Here they are, nine necessary know-abouts for the week ahead. It’s the leftover-turkey-sandwiches B9:
➤ The difference between Santa Claus and John Waters is a bit more than merely the difference between a big bushy beard and a pencil-thin mustache. Waters, the arch and slithery director of such camp classics as “Hairspray” and “Serial Mom,” offers up a show of comedy and storytelling for those who feel a tad steamrolled by the holiday season. “A John Waters Christmas,” coming to the Rio on Sunday, is a queer-friendly and contrarian view of the season, not for the easily offended, and a secret joy for all those who fantasize about spending December in a sensory-deprivation chamber.
➤ The Santa Cruz Beach Boardwalk, everybody’s famous summer place, is working to convince us all it can do winter pretty well too. The six-week “Winter Wonderland” opens this weekend.
➤ For the third time, the San Lorenzo Valley’s own Coffis Brothers team up with producer Tim Bluhm for another fine album of harmony-driven rock & soul. They unleash the new record Saturday.
➤ She is a lively mind and a seasoned soul. Celebrated writer Marilynne Robinson might be someone to turn to in these uncertain times. She visits the Rio Theatre on Tuesday.
➤ His day job is lecturer in jazz studies at San Jose State University, but the rest of the time, Jon Dryden is out on the edges of his own creative universe, exploring what he can do in the idiom of jazz piano. He is at Kuumbwa next week.

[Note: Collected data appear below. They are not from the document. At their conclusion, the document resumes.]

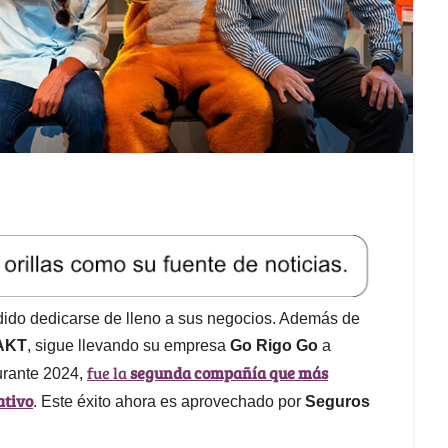
cidido dedicarse de lleno a sus negocios. Además de
AKT
, sigue llevando su empresa
Go Rigo Go
a
fue la
segunda compañía que más
urante 2024,
ativo
. Este éxito ahora es aprovechado por
Seguros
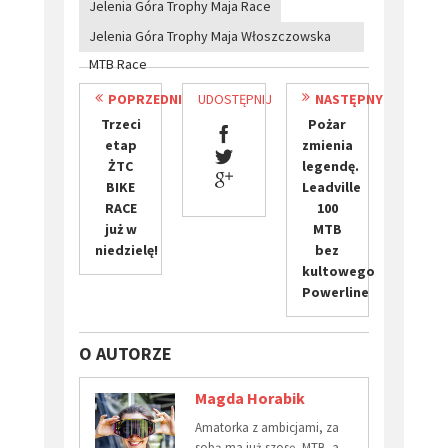
Jelenia Góra Trophy Maja Race
Jelenia Góra Trophy Maja Włoszczowska
MTB Race
POPRZEDNI
UDOSTĘPNIJ
NASTĘPNY
​Trzeci
Pożar
etap
zmienia
ŻTC
legendę.
BIKE
Leadville
RACE
100
już w
MTB
niedzielę!
bez
kultowego
Powerline
O AUTORZE
Magda Horabik
Amatorka z ambicjami, za
sobą ma już szosę, MTB, a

➤ The elegant jazz diva China Forbes leads her saucy band Pink Martini into the Rio Theatre to mark the band’s 30th anniversary of seductive swankiness.
➤ Santa Cruz Shakespeare debuts what it is counting on becoming an annual Santa Cruz tradition, its own take on the Charles Dickens classic tale “A Christmas Carol.”
➤ Driving around gazing at Christmas light displays has now become an art form thanks to the annual Holiday Lights extravaganza at the county fairgrounds, featuring more than half a mile of oohs and aahs. It opens this weekend.
➤ And, speaking of the Holiday Lights at the fairgrounds, next Thursday, Dec. 5, the event will transform into the realm of Krampus, the half-goat/half-demon figure from German mythology. Intrigued?